Столь длинная прелюдия про моего алкаша-смежника написана лишь для того, чтобы вернуться к основному вопросу – как уйти с приёма, если под дверью кабинета ещё сидят больные? Я начал со своих "green years”, как помните. “Это было в степях Херсонщины"… это действительно происходило где-то на Херсонщине. Но тогда, в степях этой самой Херсонщины, я был молод, горяч, неискушён, необуздан… и больные у меня под дверью сидели исключительно из-за этого. Чуть оперившись, я начал с лёгкостью избегать неудобных ситуаций, когда приходится оправдываться перед быдлом за бесплатно полученное образование и клятву Гиппократа – позиция изначально слабая и абсолютно проигрышная.Неприметная дверь из "подсобки" на лестницу выручала меня в течение многих лет. Но теперь, когда ещё через много-много лет я засел на новый приём, в новой поликлинике, близ Мытищ… которые близ Москвы… дверь из моего кабинета осталась только одна – та самая дверь, под которой сидели больные. Да и не вела она к свободе, а прямо в осиное гнездо, так как я выходил в коридор в халате и хирбелье. Требовалось зайти за угол, где теперь располагалась "подсобка", точнее, раздевалка, открыть ещё одну дверь и войти внутрь, переодеться там "в гражданское", а потом уже покидать территорию ЛПУ.
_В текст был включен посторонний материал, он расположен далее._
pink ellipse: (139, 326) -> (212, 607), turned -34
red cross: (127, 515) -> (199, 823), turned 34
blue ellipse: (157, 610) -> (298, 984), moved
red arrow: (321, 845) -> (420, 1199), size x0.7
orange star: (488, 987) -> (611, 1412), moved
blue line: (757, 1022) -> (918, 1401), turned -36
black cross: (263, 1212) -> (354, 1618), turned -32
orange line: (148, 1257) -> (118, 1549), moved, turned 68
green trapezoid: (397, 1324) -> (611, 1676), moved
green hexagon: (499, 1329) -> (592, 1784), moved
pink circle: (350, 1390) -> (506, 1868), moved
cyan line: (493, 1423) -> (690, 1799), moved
Когда больные у меня под дверью не сидели, то я проделывал это беспрепятственно. Но, если сидели, то начинали чинить существенные препятствия моему исходу.
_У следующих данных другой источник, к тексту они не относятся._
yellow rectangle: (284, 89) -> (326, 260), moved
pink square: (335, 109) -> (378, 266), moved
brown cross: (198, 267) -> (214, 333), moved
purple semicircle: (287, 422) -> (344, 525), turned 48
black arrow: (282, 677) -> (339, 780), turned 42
– Доктор, а вы что, уходите уже?
– Ну да, 15.00. Рабочий день закончен!
– Ой, а как же мы? Три часа сидели…
– Завтра уже приходите!
– Завтра мы не можем!
– Четыре часа сидим! Хоть бы предупредили!
"Чего вас предупреждать, вот же написано на двери крупными буквами…"
К тому же, я однажды пытался по-хорошему предупредить, но из этого ничего хорошего не вышло (см. "Молодой специалист").
– Рабочий дёнь закончен, – твердил я, как попугай и шёл в направлении раздевалки. – Приходите завтра, я с 8.00 начинаю приём… всех приму, не волнуйтесь…
Человека два на этом отсеивались, но остальные поднимались с мест и шли за мной (даже на костылях, очень драматично и пафосно), на ходу взывая к совести и порядочности:
– Доктор, ну вы уходите, а нам что делать?
– Неужели нельзя задержаться на пять минут, нас принять, а потом уходить?
– В регистратуре нам сказали, что вы нас примете!
– У меня больничный по сегодня, что мне-то делать, завтра на работу выходить?
– Паспорт РФ, полис РОСНО действительный… будьте добры оказать мне медицинскую услугу!
– Да что с ним разговаривать! надо идти к заведующему!
Ну, что ещё тут можно было ответить? Всё вот это и были больные Валерона, которых тот бросил на полприёме и ушёл, как усталая подлодка. Сам он больным ничего не сообщил, со мной никак не договаривался, администрацию в известность не поставил. Даже своей медсестре инструкций не дал! Что им отвечать – "ваш доктор в очередном запое, когда выйдет, неизвестно?" Из тех 25-30, что сидели под его дверью, та (медсестра) десяток уже "отпустила", подсунув мне больничные на продление или закрытие. Всё это были пустые формальности, которые я быстренько уладил. Пяток "нормальных" больных, оценив обстановку, просто ушли, чтобы уже никогда к нам не вернуться. Оставались 10-15 самых "упоротых", которые считали, что раз пришли, то им… их тут "должны", точнее, "обязаны". Поскольку врач, к которому они сидели, ушёл в 11.00, (хотя по расписанию должен был принимать до 15.00, как я), они просто перешли к тому, который "сидит", уверенные, что "сидящий" их примет {обслужит, накормит, напоит, спать уложит).
Поэтому мой уход по окончании рабочего дня был ими воспринят как катастрофа на "Титанике" (в целом) и как неслыханной борзости поступок (в частности).
И это ведь не все, 10—15, а примерно половина. Другая половина как раз "подтянется" к 15 часам.
По идее, сразу после того, как М. бросил приём, его медсестра обязана была поставить в известность администрацию. Но его медсестра ставила в известность меня, а я ставил в известность заведующего хирургическим отделением. Это был абсолютно незаметный и безвредный кадр, кандидат медицинских наук и бессрочный инвалид II группы.
– Что, М. уже принял и ушёл? На грудь? И сколько сегодня он принял, 0.5 или 0.7? – спрашивал тот со смехерочками.